DATA FOR REVIEW:
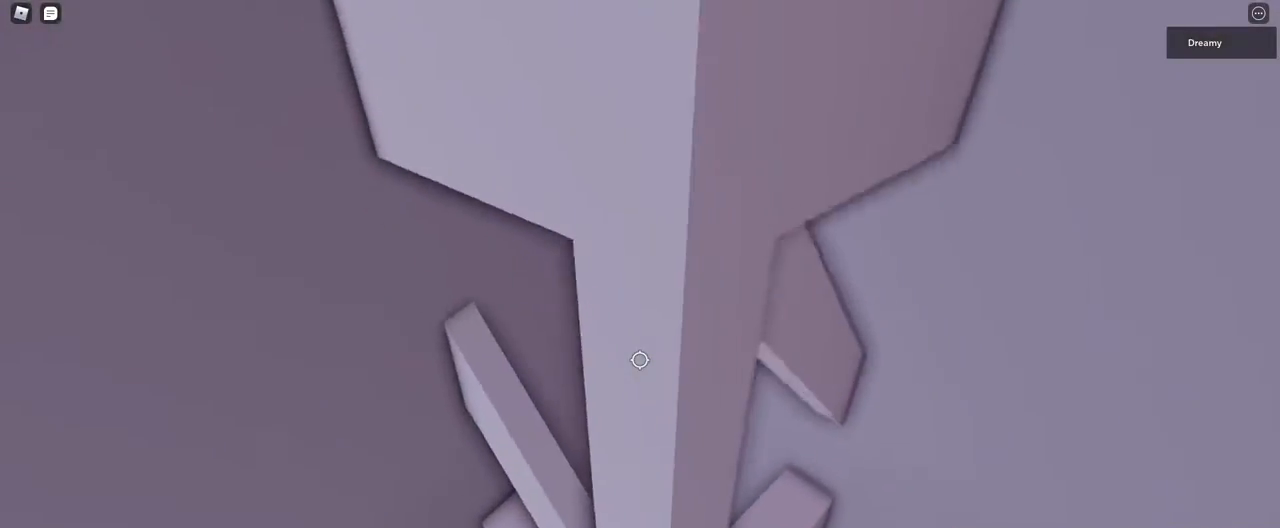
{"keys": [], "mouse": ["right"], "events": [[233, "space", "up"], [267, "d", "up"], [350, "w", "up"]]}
* * *
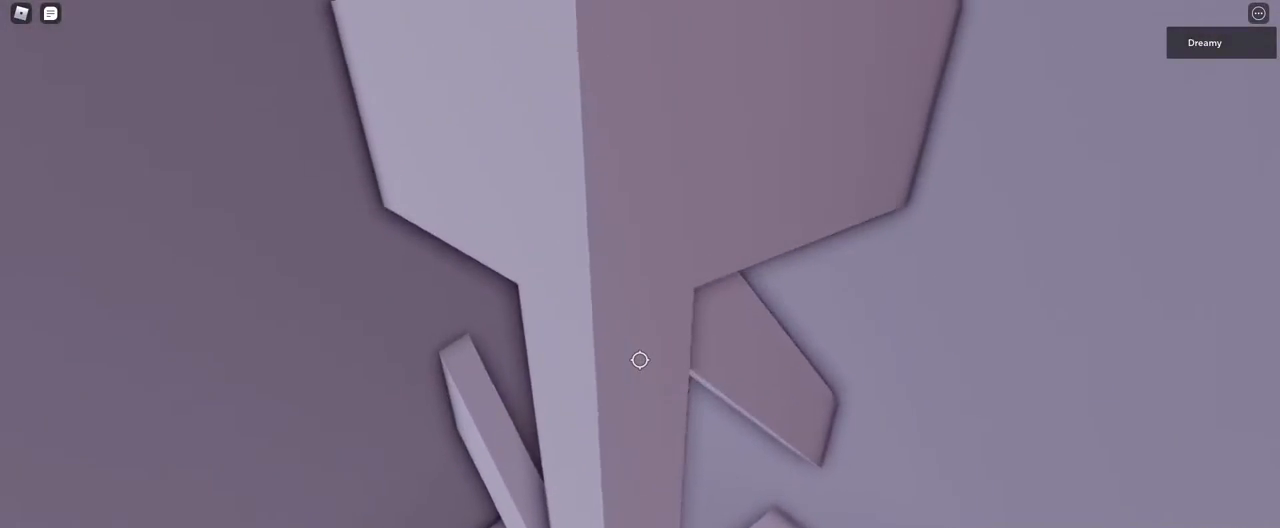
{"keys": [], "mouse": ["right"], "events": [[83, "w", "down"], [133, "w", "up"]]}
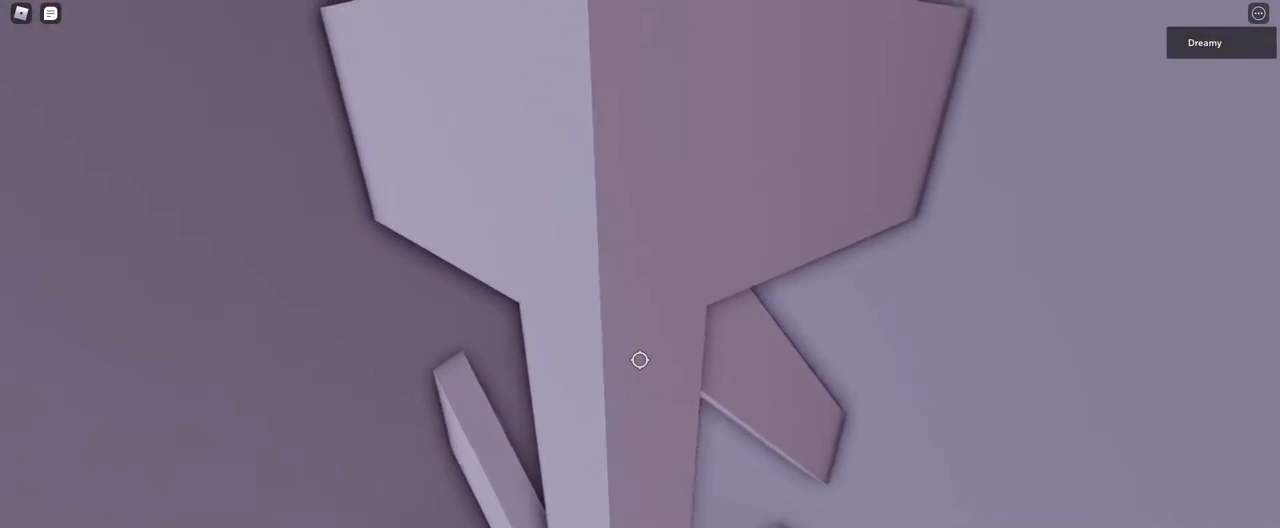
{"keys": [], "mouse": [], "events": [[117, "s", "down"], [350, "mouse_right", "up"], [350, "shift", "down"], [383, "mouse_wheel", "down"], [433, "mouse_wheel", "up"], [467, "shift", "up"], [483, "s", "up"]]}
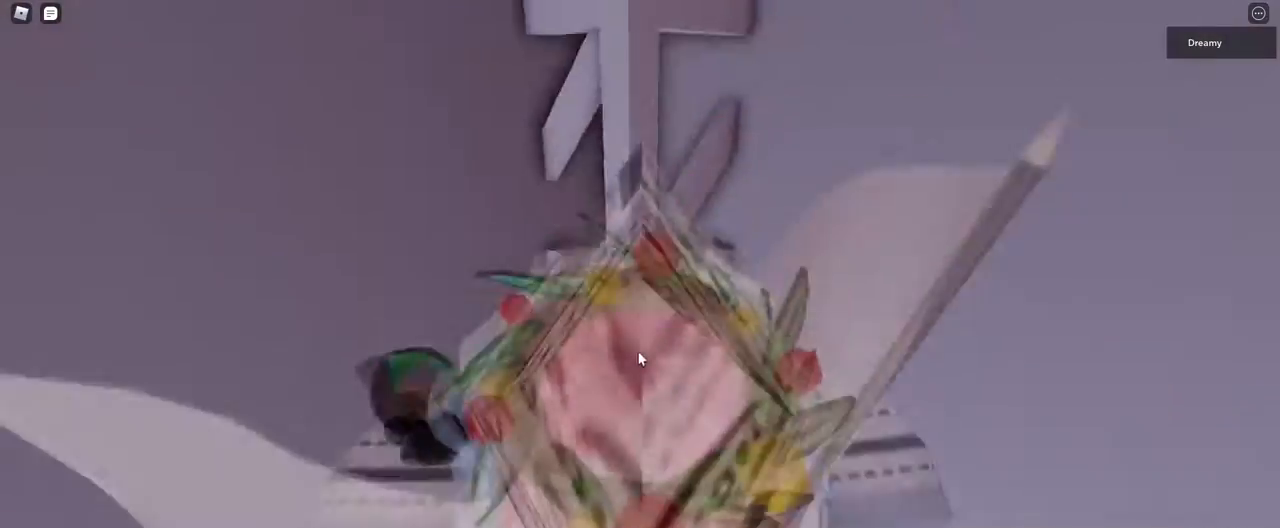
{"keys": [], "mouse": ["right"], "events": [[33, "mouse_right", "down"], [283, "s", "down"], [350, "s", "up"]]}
---
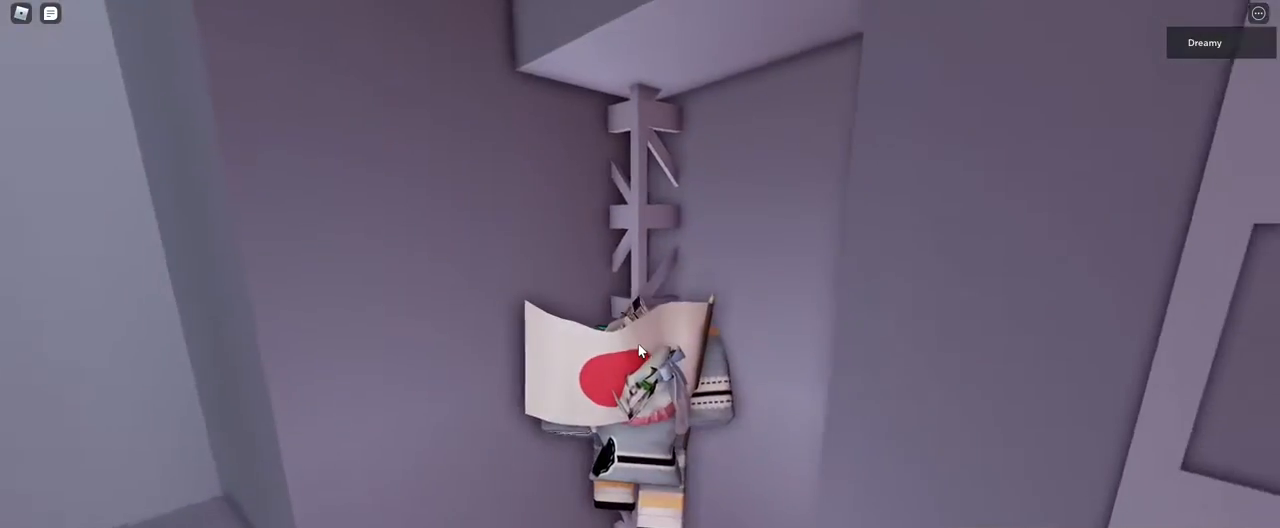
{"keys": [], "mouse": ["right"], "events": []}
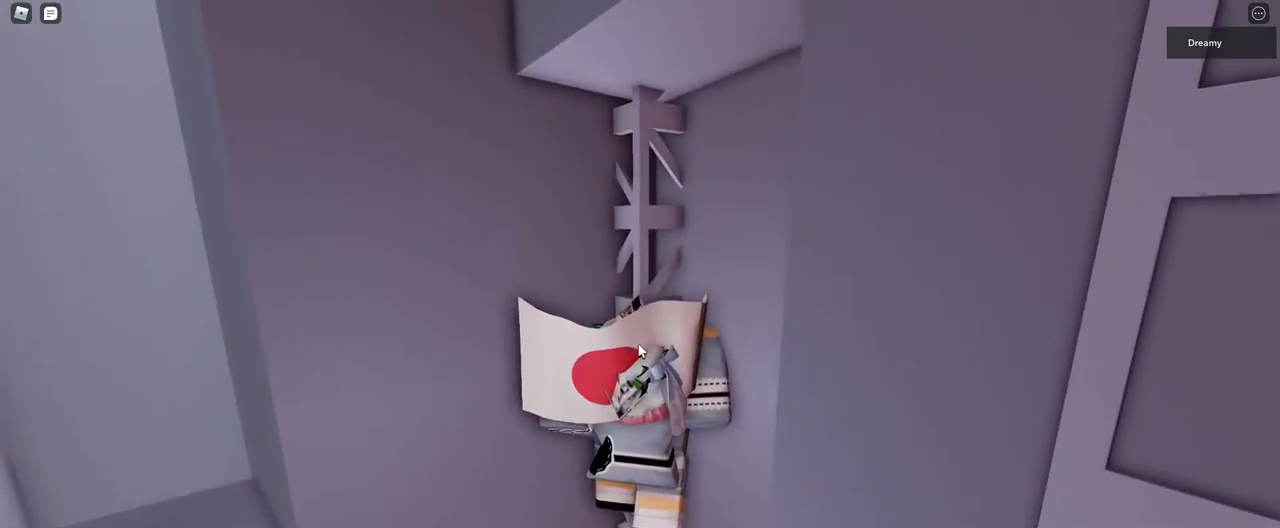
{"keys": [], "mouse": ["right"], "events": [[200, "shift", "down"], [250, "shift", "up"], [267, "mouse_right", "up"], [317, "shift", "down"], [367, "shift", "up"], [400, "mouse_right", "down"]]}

WHAT IS EXPECTED: Lines above that have "shift": copy each of them.

RESPONSE AREA:
{"keys": [], "mouse": [], "events": [[117, "s", "down"], [350, "mouse_right", "up"], [350, "shift", "down"], [383, "mouse_wheel", "down"], [433, "mouse_wheel", "up"], [467, "shift", "up"], [483, "s", "up"]]}
{"keys": [], "mouse": ["right"], "events": [[200, "shift", "down"], [250, "shift", "up"], [267, "mouse_right", "up"], [317, "shift", "down"], [367, "shift", "up"], [400, "mouse_right", "down"]]}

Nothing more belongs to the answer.